(Excerpts from a dataset)

[Start of Attachment]

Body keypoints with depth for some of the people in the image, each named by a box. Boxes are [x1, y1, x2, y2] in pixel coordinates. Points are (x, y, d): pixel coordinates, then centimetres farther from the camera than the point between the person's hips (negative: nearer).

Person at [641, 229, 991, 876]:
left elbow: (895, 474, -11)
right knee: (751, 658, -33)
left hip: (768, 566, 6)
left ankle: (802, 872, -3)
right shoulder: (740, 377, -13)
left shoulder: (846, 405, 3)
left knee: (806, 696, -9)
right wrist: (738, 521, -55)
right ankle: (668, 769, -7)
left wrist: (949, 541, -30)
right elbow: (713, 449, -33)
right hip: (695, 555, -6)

[End of Attachment]
[Start of Attachment]

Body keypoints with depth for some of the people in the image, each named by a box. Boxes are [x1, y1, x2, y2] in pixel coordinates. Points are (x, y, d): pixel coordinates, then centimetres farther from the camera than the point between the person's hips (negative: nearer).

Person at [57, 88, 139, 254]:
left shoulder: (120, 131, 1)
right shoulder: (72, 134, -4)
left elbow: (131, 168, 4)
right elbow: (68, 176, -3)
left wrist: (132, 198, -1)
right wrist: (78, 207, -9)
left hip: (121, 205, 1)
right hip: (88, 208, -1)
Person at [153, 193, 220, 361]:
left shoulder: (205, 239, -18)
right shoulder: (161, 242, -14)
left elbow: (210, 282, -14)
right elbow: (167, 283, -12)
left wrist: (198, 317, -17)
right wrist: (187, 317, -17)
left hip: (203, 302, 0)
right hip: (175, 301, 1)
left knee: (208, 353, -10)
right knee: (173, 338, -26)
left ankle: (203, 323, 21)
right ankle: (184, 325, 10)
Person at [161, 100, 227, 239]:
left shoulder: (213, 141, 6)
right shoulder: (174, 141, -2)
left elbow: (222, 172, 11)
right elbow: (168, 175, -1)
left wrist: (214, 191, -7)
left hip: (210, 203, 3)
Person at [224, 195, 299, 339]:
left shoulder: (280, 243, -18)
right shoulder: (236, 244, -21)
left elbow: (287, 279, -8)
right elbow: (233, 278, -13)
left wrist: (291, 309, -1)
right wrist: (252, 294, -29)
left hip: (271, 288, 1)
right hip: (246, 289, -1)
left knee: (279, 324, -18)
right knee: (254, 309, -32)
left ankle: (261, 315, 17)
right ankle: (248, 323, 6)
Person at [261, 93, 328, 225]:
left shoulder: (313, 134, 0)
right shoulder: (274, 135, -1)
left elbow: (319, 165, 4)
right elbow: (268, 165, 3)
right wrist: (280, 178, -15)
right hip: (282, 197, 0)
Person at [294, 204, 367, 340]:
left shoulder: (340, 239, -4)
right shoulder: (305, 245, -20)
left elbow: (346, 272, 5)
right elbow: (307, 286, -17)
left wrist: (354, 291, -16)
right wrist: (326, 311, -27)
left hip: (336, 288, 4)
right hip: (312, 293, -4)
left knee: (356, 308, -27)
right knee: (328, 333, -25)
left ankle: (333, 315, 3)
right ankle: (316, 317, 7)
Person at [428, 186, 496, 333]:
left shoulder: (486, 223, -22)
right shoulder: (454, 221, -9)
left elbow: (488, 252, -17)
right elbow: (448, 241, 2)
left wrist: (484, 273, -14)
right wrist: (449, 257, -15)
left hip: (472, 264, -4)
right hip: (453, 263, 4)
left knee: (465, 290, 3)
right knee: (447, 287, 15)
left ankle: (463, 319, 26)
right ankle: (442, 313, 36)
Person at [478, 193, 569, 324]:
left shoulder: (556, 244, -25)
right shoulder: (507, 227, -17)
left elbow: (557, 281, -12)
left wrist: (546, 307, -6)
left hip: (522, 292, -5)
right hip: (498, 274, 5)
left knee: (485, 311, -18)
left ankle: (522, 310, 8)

[End of Attachment]

Above are records; repeat only the lines starting at the line with "left hip: (472, 264, -4)" and ending at the line with "left ankle: (522, 310, 8)", exactly as they appear, both included.

left hip: (472, 264, -4)
right hip: (453, 263, 4)
left knee: (465, 290, 3)
right knee: (447, 287, 15)
left ankle: (463, 319, 26)
right ankle: (442, 313, 36)
Person at [478, 193, 569, 324]:
left shoulder: (556, 244, -25)
right shoulder: (507, 227, -17)
left elbow: (557, 281, -12)
left wrist: (546, 307, -6)
left hip: (522, 292, -5)
right hip: (498, 274, 5)
left knee: (485, 311, -18)
left ankle: (522, 310, 8)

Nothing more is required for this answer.